Начинается он с сущих пустяков. Чтобы уверовать в него, зрителю требуется произвести над собой лишь несколько мелких хирургических операций: отрезать уши, выколоть один глаз и вызвать ахроматизм в другом глазу. Жертвы эти, конечно, ничтожные, когда дело идет об искусстве, о художественной правде. Но мещанская душа зрителя все же редко подымается до таких высот. «Стану я себе резать уши! – рассуждает зритель. – Пусть они у меня длинные, да ведь мои. Без второго глаза тоже не легко обойтись. Поди, даже в кинематографе нужно смотреть в оба! А, притворюсь, что глух и полуслеп. Ублажу Великого Немого». Такое на первое время и установилось безмолвное соглашение: зритель притворялся, что ничего не слышит и плохо видит, а Великий Немой, произнося речи, раскрывал рот, как это делается в жизни, и тут же подсовывал зрителю шпаргалку: читай, мол, глухой, что я сказал. Но скоро произошла первая заминка. «Какой же это драматический реализм, – стал размышлять Великий Немой, – когда рядом с действием подсовывается какая-то стенограмма? Это и неестественно, и недраматично. Надо, чтобы игра шла без разговоров. Упразднить шпаргалку и раскрывание рта!» Упразднили. Зритель доволен – и притворяться приходится меньше, и глазам легче. По существу, ему в высокой степени безразлично, воспроизводит ли кинематограф жизнь такой, какая она есть, или не такой, какая она есть. Ему бы лишь уверовать в отношения людей в том виде, в каком они изображены на экране, а уверовав, пережить ряд приятных или возбуждающих ощущений. А как и чем вызываются эти ощущения – это дело уже не его, зрителя, а тех, кто производит картины: пусть они над этим и думают. Действительно, подумать есть над чем.

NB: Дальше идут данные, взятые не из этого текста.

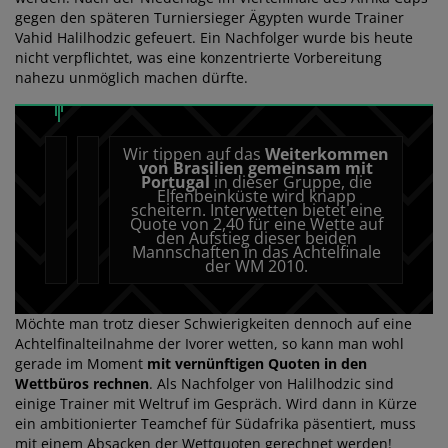
gegen den späteren Turniersieger Ägypten wurde Trainer
Vahid Halilhodzic gefeuert. Ein Nachfolger wurde bis heute
nicht verpflichtet, was eine konzentrierte Vorbereitung
nahezu unmöglich machen dürfte.
Wir tippen auf das
Weiterkommen
von Brasilien gemeinsam mit
Portugal
in dieser Gruppe, die
Elfenbeinküste wird knapp
scheitern.
Interwetten
bietet eine
Quote von 2,40 für eine Wette auf
den Aufstieg dieser beiden
Mannschaften in das Achtelfinale
der WM 2010.
Möchte man trotz dieser Schwierigkeiten dennoch auf eine
Achtelfinalteilnahme der Ivorer wetten, so kann man wohl
gerade im Moment
mit vernünftigen Quoten in den
Wettbüros rechnen
. Als Nachfolger von Halilhodzic sind
einige Trainer mit Weltruf im Gespräch. Wird dann in Kürze
ein ambitionierter Teamchef für Südafrika päsentiert, muss
mit einem Absacken der Wettquoten gerechnet werden!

Я уже отметил, как во имя реализма кинематографический актер отказался от артикуляции, сопровождающей человеческую речь. Вместе с ней отпали и соответственные жесты. Образовавшийся пробел необходимо было заполнить. Но чем? Пришлось воспользоваться старым средством: мимикой и движениями, только теперь по-иному – усилив их яркость и выразительность. Спрашивается, приблизило ли все это кинематограф к реалистическому, объективному изображению действительности? Безусловно нет, ни в малейшей степени. Правда, выразительность игры, эмоциональное воздействие на зрителя усилились, но реализм тут был ни при чем. Напротив, поскольку зритель, перестав притворяться глухим, принимал изображаемый мир как мир действительный, он мог это делать, лишь воспринимая его как мир, населенный своеобразными существами, лишенными дара речи и выражающими свои переживания совершенно необычными движениями. Но зритель и этого не делал. Изображаемый мир был для него не действительностью, а лишь условным отражением действительности, каковой условности было совершенно достаточно, чтобы вызвать в нем ощущение реальной жизни.
Но если действительность, изображаемая в кинематографе, в силу самой природы последнего не может быть реалистичной, то то же приходится сказать и о приемах, с помощью которых кинематограф показывает эту действительность зрителю. В самом деле, последовательный реализм требует от зрителя лишь пассивного созерцания раскрываемой перед ним картины. В начальной стадии своего развития, когда кинематограф еще рабски следовал приемам сценической техники, сцена или эпизод показывались в своей естественной последовательности, без подчеркивания отдельных моментов и без выдвигания действующих лиц на первый план. Но опыт быстро обнаружил, что такая техника убивает драматизм переживаний: они не доходят до зрителя. Потребовалось ввести игру на первом плане, показывание то одной части действия, то другой, пришлось, словом, разбить каждую сцену на ряд отдельных картин. Выигрыш в смысле яркости и выразительности действия был несомненный. Исчезло только одно – реалистическая техника.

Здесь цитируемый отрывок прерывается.